-- start of SOURCE MATERIAL --
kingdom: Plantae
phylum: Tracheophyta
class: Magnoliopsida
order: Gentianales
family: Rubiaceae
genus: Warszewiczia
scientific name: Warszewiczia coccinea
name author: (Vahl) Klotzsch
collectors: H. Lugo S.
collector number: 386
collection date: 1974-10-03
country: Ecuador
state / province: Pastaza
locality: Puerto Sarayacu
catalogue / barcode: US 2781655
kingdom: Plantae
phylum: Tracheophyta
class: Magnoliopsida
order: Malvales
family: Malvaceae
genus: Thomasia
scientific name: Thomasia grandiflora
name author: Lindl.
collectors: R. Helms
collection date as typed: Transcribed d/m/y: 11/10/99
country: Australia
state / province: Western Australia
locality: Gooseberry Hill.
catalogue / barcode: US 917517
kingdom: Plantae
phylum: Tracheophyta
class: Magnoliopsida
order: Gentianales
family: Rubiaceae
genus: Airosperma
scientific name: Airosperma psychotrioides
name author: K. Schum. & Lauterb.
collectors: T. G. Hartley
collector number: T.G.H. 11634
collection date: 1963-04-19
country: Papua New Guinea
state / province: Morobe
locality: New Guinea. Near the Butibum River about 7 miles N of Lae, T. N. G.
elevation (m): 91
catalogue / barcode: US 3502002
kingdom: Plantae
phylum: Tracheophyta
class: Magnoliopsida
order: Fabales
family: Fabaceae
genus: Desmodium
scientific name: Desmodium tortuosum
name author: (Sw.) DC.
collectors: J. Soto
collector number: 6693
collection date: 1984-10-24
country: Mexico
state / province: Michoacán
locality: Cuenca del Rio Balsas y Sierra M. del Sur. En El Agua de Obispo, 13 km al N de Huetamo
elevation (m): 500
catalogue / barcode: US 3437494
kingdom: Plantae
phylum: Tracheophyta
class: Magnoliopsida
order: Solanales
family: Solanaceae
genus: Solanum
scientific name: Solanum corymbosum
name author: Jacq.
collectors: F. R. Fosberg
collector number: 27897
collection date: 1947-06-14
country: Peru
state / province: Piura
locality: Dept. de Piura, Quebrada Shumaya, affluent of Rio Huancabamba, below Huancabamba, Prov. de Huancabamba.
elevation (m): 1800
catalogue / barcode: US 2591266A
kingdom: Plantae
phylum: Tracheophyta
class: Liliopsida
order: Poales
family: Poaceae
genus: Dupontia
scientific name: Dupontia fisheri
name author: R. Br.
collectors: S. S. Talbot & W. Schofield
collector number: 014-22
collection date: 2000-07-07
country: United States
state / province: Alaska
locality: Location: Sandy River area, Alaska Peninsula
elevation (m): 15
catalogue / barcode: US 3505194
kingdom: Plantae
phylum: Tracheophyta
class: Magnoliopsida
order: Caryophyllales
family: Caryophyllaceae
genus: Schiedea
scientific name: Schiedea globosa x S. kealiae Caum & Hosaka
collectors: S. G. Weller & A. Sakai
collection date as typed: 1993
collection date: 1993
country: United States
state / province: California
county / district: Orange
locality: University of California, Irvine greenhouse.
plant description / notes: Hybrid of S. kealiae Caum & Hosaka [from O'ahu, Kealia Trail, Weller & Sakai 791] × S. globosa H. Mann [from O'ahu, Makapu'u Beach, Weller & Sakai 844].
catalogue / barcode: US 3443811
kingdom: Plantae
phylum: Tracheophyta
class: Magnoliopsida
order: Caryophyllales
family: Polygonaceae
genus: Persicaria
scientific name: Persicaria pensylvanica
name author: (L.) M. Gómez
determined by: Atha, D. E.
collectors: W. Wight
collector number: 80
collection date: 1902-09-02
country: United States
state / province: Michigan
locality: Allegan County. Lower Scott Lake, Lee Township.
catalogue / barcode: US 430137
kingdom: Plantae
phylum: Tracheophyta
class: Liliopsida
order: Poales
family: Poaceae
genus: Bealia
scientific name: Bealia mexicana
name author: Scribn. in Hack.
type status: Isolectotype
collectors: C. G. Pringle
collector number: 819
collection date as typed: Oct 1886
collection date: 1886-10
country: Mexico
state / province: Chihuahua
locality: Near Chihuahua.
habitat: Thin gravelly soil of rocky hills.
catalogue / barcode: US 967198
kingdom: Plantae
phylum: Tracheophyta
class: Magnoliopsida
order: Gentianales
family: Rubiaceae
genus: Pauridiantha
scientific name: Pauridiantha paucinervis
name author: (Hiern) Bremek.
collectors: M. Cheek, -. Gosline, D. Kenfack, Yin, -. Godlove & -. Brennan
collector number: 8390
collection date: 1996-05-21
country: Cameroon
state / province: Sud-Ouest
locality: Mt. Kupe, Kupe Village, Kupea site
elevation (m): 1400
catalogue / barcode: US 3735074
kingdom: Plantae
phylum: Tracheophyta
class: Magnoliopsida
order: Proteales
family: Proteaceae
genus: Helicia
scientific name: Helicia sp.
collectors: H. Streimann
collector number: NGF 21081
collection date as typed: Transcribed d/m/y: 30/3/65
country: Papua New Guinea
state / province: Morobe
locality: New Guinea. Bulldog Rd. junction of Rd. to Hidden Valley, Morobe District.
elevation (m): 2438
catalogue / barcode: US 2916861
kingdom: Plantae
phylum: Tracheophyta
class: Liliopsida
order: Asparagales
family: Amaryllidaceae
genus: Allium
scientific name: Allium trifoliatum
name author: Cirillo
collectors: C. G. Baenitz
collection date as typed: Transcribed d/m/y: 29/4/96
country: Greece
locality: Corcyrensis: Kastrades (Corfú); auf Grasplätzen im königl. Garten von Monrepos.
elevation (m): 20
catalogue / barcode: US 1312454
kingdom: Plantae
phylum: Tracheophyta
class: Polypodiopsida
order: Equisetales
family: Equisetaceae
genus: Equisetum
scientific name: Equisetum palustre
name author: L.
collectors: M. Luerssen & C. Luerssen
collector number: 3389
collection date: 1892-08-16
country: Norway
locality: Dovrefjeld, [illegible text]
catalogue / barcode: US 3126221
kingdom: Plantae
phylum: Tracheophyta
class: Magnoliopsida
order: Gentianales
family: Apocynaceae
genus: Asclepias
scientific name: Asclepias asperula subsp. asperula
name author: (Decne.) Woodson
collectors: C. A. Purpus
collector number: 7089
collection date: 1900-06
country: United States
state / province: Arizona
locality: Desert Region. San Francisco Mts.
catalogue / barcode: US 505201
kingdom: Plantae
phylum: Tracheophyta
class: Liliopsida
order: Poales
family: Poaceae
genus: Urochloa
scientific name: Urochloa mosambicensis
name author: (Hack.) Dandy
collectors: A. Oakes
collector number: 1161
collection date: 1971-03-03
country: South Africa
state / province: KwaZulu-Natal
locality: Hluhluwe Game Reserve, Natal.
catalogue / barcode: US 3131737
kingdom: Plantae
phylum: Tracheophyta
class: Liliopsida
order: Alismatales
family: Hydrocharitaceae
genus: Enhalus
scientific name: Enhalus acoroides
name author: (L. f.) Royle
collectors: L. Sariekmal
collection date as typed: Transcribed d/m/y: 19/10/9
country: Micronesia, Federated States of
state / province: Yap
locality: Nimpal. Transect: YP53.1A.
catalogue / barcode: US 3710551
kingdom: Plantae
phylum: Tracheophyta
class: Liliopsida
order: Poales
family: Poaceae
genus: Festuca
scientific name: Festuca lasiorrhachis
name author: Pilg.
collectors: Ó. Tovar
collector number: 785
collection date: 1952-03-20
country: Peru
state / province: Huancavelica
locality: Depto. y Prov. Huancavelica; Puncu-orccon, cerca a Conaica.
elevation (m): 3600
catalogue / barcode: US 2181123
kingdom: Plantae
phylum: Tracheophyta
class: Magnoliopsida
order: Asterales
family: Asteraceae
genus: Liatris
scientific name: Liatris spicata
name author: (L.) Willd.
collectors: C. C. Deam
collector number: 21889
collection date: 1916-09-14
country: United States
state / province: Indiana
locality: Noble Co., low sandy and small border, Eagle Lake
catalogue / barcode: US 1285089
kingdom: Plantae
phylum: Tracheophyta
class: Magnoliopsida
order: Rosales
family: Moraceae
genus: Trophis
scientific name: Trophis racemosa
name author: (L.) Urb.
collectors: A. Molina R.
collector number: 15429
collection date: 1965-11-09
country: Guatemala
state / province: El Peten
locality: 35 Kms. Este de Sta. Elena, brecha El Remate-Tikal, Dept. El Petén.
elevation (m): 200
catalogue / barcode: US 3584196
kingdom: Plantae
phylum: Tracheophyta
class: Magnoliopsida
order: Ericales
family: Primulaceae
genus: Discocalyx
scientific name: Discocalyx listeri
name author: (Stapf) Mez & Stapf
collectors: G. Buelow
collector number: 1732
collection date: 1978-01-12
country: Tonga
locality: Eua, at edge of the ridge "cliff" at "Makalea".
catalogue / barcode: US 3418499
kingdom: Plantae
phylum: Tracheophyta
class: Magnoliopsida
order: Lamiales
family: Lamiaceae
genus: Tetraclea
-- end of SOURCE MATERIAL --
### TASK STATEMENT
Rewrite the material between the lines holding "elevation (m): 91" and "scientific name: Schiedea", inclusive, replacing "locality" with "site" and leaving everything else unchanged.

### SOLUTION
elevation (m): 91
catalogue / barcode: US 3502002
kingdom: Plantae
phylum: Tracheophyta
class: Magnoliopsida
order: Fabales
family: Fabaceae
genus: Desmodium
scientific name: Desmodium tortuosum
name author: (Sw.) DC.
collectors: J. Soto
collector number: 6693
collection date: 1984-10-24
country: Mexico
state / province: Michoacán
site: Cuenca del Rio Balsas y Sierra M. del Sur. En El Agua de Obispo, 13 km al N de Huetamo
elevation (m): 500
catalogue / barcode: US 3437494
kingdom: Plantae
phylum: Tracheophyta
class: Magnoliopsida
order: Solanales
family: Solanaceae
genus: Solanum
scientific name: Solanum corymbosum
name author: Jacq.
collectors: F. R. Fosberg
collector number: 27897
collection date: 1947-06-14
country: Peru
state / province: Piura
site: Dept. de Piura, Quebrada Shumaya, affluent of Rio Huancabamba, below Huancabamba, Prov. de Huancabamba.
elevation (m): 1800
catalogue / barcode: US 2591266A
kingdom: Plantae
phylum: Tracheophyta
class: Liliopsida
order: Poales
family: Poaceae
genus: Dupontia
scientific name: Dupontia fisheri
name author: R. Br.
collectors: S. S. Talbot & W. Schofield
collector number: 014-22
collection date: 2000-07-07
country: United States
state / province: Alaska
site: Location: Sandy River area, Alaska Peninsula
elevation (m): 15
catalogue / barcode: US 3505194
kingdom: Plantae
phylum: Tracheophyta
class: Magnoliopsida
order: Caryophyllales
family: Caryophyllaceae
genus: Schiedea
scientific name: Schiedea globosa x S. kealiae Caum & Hosaka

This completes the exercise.